After months of speculation and several dozen “leaks”, AMD finally took the wraps off its Ryzen 4000 “Renoir” mobile APUs in March. These processors succeed the existing Ryzen 3000 “Picasso” parts built atop the 12nm Zen+ core. Like the mainstream Ryzen 3000 desktop CPUs (Matisse), the Ryzen 4000 mobile processors are based on the 7nm Zen 2 core. As such, you can expect a markedly higher single-threaded performance as well as gaming capabilities rivaling contemporary Intel offerings.
With Intel’s Ice Lake parts limited to quad-core designs and the hex-core Comet Lake essentially being another rebrand, AMD is a very favorable position to mount its first assault on the mobility market in nearly a decade.
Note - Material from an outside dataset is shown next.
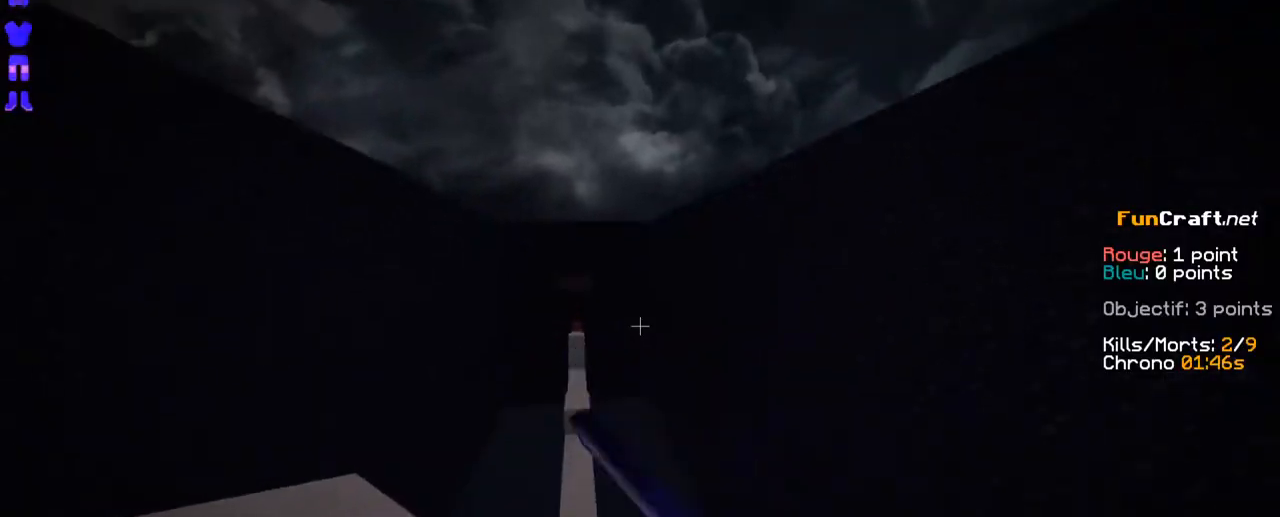
{"keys": ["z"], "mouse": [], "events": [[66, "space", "up"]]}
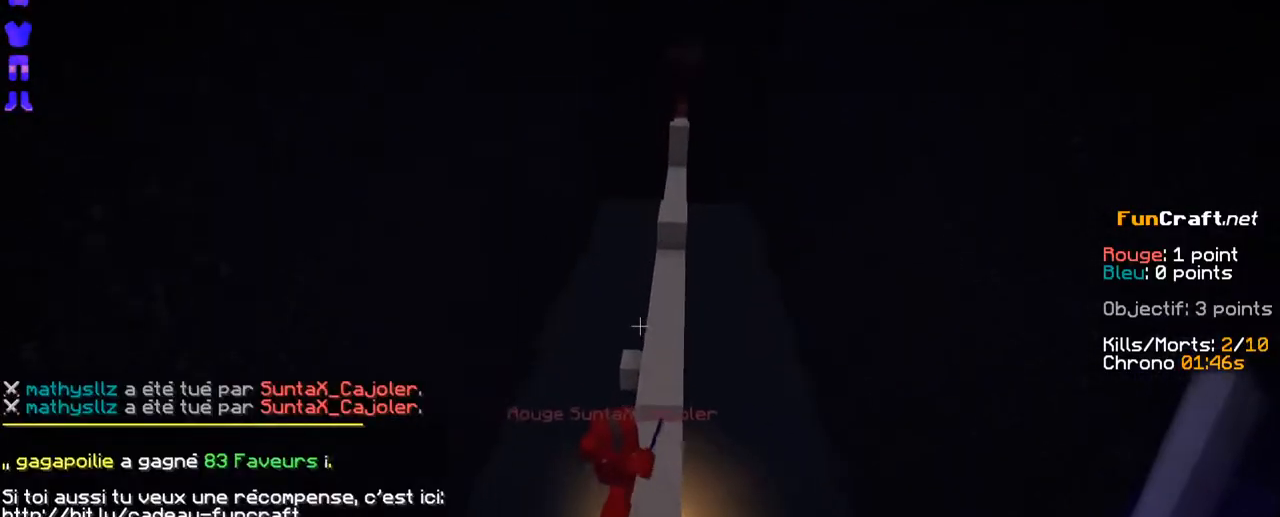
{"keys": ["z"], "mouse": [], "events": []}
AMD Ryzen 4000 Renoir Mobile APUs Specifications
Right off the bat, let’s have a look at the specifications. First the low power 15W Ryzen 4000U lineup:
|15W U series||Cores/Threads||Base Clock||Boost Clock||L2||L3||GPU CUs|
|Ryzen 7 4800U||8/16||1.8 GHz||4.2 GHz||4 MB||8 MB||8 CUs|
|Ryzen 7 4700U||8/8||2.0 GHz||4.1 GHz||4 MB||8 MB||7 CUs|
|Ryzen 5 4600U||6/12||2.1GHz||4.0 GHz||3 MB||8 MB||6 CUs|
|Ryzen 5 4500U||6/6||2.3 GHz||4.0 GHz||3 MB||8 MB||6 CUs|
|Ryzen 3 4300U||4/4||2.7 GHz||3.7 GHz||2 MB||4 MB||5 CUs|
As you can see the 15W Ryzen 4000U lineup has gotten five SKUs right off the bat. The reason being that slim form-factor notebooks are everywhere these days. It’s what the average user looks for. True to their tradition, AMD has gone with the “moar core” philosophy, and for good reason. Pretty much every application from gaming to browsers leverage up to 8 cores nowadays.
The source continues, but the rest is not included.